# Work required:
Could you copy every record exactly, leaving the pictures behind?

### Given records

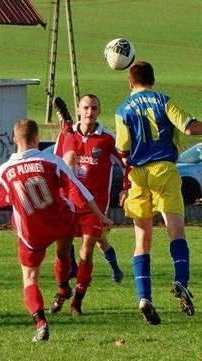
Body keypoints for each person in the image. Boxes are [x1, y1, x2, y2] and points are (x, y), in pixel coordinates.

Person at [0, 118, 113, 342]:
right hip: (60, 221)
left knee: (30, 278)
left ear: (13, 139)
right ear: (37, 139)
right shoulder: (52, 161)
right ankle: (63, 287)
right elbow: (80, 192)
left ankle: (40, 321)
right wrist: (101, 216)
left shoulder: (5, 170)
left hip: (31, 231)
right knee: (63, 252)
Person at [115, 61, 202, 325]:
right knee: (176, 230)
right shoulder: (164, 101)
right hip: (164, 169)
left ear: (131, 82)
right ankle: (181, 281)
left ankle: (144, 297)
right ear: (153, 79)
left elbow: (123, 149)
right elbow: (189, 127)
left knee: (142, 239)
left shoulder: (122, 110)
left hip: (138, 175)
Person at [49, 94, 130, 316]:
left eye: (94, 108)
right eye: (85, 108)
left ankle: (77, 301)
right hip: (67, 205)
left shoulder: (107, 139)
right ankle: (63, 290)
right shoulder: (66, 136)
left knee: (87, 251)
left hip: (94, 207)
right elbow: (55, 167)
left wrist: (126, 186)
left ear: (99, 111)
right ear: (78, 110)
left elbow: (126, 164)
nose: (89, 112)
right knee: (62, 252)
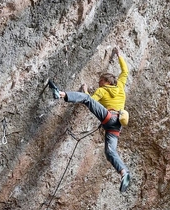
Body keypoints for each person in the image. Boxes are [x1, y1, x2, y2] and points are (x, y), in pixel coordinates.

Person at [48, 47, 131, 192]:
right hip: (117, 125)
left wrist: (85, 91)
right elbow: (125, 72)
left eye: (100, 81)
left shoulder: (102, 90)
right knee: (110, 151)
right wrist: (119, 55)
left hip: (109, 117)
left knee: (86, 99)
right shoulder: (121, 86)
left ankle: (60, 93)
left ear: (105, 81)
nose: (98, 84)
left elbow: (90, 101)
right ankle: (124, 172)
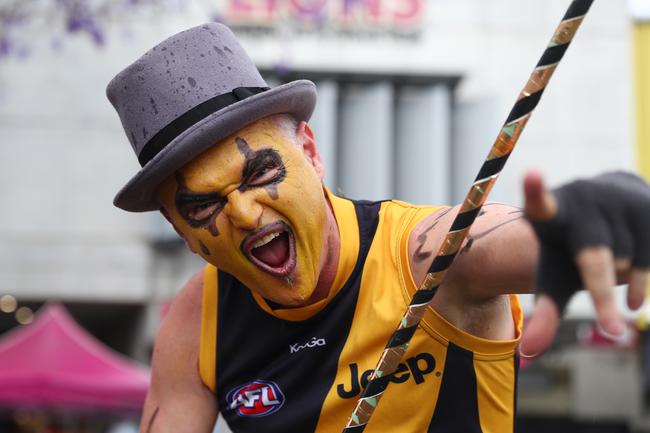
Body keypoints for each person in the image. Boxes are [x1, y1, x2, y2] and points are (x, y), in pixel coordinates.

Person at [106, 23, 650, 433]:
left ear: (310, 153)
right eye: (203, 206)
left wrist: (598, 215)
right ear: (178, 228)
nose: (246, 213)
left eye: (261, 172)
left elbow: (501, 240)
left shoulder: (423, 255)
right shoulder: (198, 320)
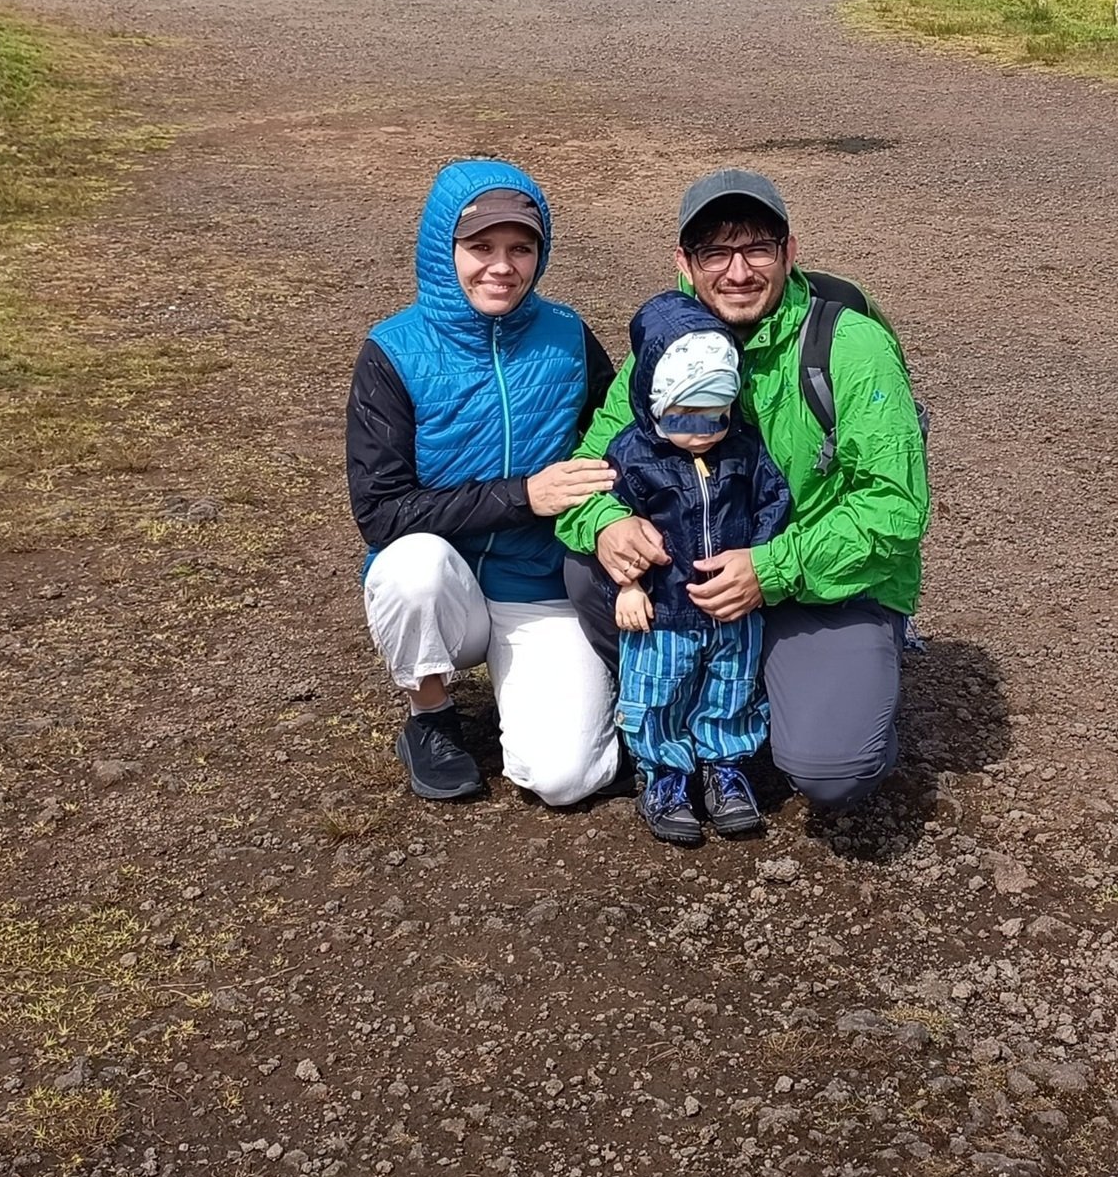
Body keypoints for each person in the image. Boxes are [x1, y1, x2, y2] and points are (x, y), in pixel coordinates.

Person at [556, 170, 929, 814]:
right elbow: (591, 467)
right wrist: (608, 521)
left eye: (756, 248)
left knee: (832, 770)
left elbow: (896, 506)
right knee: (590, 567)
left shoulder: (851, 346)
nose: (737, 272)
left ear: (788, 252)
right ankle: (679, 715)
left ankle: (824, 693)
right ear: (684, 262)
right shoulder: (668, 344)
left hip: (823, 583)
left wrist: (771, 570)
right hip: (701, 586)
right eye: (714, 253)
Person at [348, 160, 621, 806]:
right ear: (445, 248)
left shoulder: (570, 338)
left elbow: (618, 448)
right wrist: (525, 494)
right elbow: (381, 513)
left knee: (567, 779)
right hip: (448, 591)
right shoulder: (392, 350)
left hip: (540, 586)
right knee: (410, 564)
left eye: (520, 247)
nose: (502, 266)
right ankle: (432, 715)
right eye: (481, 246)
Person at [601, 294, 796, 847]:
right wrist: (628, 583)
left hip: (733, 607)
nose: (704, 429)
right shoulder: (633, 457)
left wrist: (758, 559)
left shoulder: (744, 449)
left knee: (729, 688)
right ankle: (664, 774)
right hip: (663, 606)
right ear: (654, 402)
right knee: (658, 688)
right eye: (686, 415)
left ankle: (725, 768)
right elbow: (613, 518)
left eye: (717, 413)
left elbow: (772, 501)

######

# Answer:
Body keypoints for each person in the image. Boxes are [x1, y1, x2, y2] and points are (x, y), in pixel coordinates.

Person at [0, 118, 113, 342]:
right hip: (60, 221)
left knee: (30, 278)
left ear: (13, 139)
right ear: (37, 139)
right shoulder: (52, 161)
right ankle: (63, 287)
right elbow: (80, 192)
left ankle: (40, 321)
right wrist: (101, 216)
left shoulder: (5, 170)
left hip: (31, 231)
right knee: (63, 252)
Person at [115, 61, 202, 325]:
right knee: (176, 230)
right shoulder: (164, 101)
right hip: (164, 169)
left ear: (131, 82)
right ankle: (181, 281)
left ankle: (144, 297)
right ear: (153, 79)
left elbow: (123, 149)
right elbow: (189, 127)
left knee: (142, 239)
left shoulder: (122, 110)
left hip: (138, 175)
Person at [49, 94, 130, 316]:
left eye: (94, 108)
right eye: (85, 108)
left ankle: (77, 301)
right hip: (67, 205)
left shoulder: (107, 139)
right ankle: (63, 290)
right shoulder: (66, 136)
left knee: (87, 251)
left hip: (94, 207)
right elbow: (55, 167)
left wrist: (126, 186)
left ear: (99, 111)
right ear: (78, 110)
left elbow: (126, 164)
nose: (89, 112)
right knee: (62, 252)
Body keypoints for each person in the image. Boxes are [x1, y1, x2, y2] and points are (x, y), in pixel coordinates.

Person at [48, 47, 131, 192]:
right hip: (117, 125)
left wrist: (85, 91)
right elbow: (125, 72)
left eye: (100, 81)
left shoulder: (102, 90)
right knee: (110, 151)
right wrist: (119, 55)
left hip: (109, 117)
left knee: (86, 99)
right shoulder: (121, 86)
left ankle: (60, 93)
left ear: (105, 81)
nose: (98, 84)
left elbow: (90, 101)
right ankle: (124, 172)
Body keypoints for each person in the image. Boxes are [x1, y1, x2, y2] and points are (x, y), in pixel coordinates.

Person at [106, 23, 650, 433]:
left ear: (310, 153)
right eye: (203, 206)
left wrist: (598, 215)
right ear: (178, 228)
nose: (246, 213)
left eye: (261, 172)
left elbow: (501, 240)
left shoulder: (423, 255)
right shoulder: (198, 320)
Body keypoints for each person in the image. Boxes are [x1, y1, x2, y2] and points are (x, y), in pixel coordinates.

Person at [556, 170, 929, 814]:
right elbow: (591, 467)
right wrist: (608, 521)
left eye: (756, 248)
left knee: (832, 770)
left elbow: (896, 506)
right knee: (590, 567)
left shoulder: (851, 346)
nose: (737, 272)
left ear: (788, 252)
right ankle: (679, 715)
left ankle: (824, 693)
right ear: (684, 262)
right shoulder: (668, 344)
left hip: (823, 583)
left wrist: (771, 570)
right hip: (701, 586)
right eye: (714, 253)
Person at [348, 160, 621, 806]:
right ear: (445, 248)
left shoulder: (570, 338)
left elbow: (618, 448)
right wrist: (525, 494)
right elbow: (381, 513)
left knee: (567, 779)
right hip: (448, 591)
right shoulder: (392, 350)
left hip: (540, 586)
right knee: (410, 564)
left eye: (520, 247)
nose: (502, 266)
right ankle: (432, 715)
right eye: (481, 246)
Person at [601, 294, 796, 847]:
right wrist: (628, 583)
left hip: (733, 607)
nose: (704, 429)
right shoulder: (633, 457)
left wrist: (758, 559)
left shoulder: (744, 449)
left knee: (729, 688)
right ankle: (664, 774)
right hip: (663, 606)
right ear: (654, 402)
right knee: (658, 688)
right eye: (686, 415)
left ankle: (725, 768)
right elbow: (613, 518)
left eye: (717, 413)
left elbow: (772, 501)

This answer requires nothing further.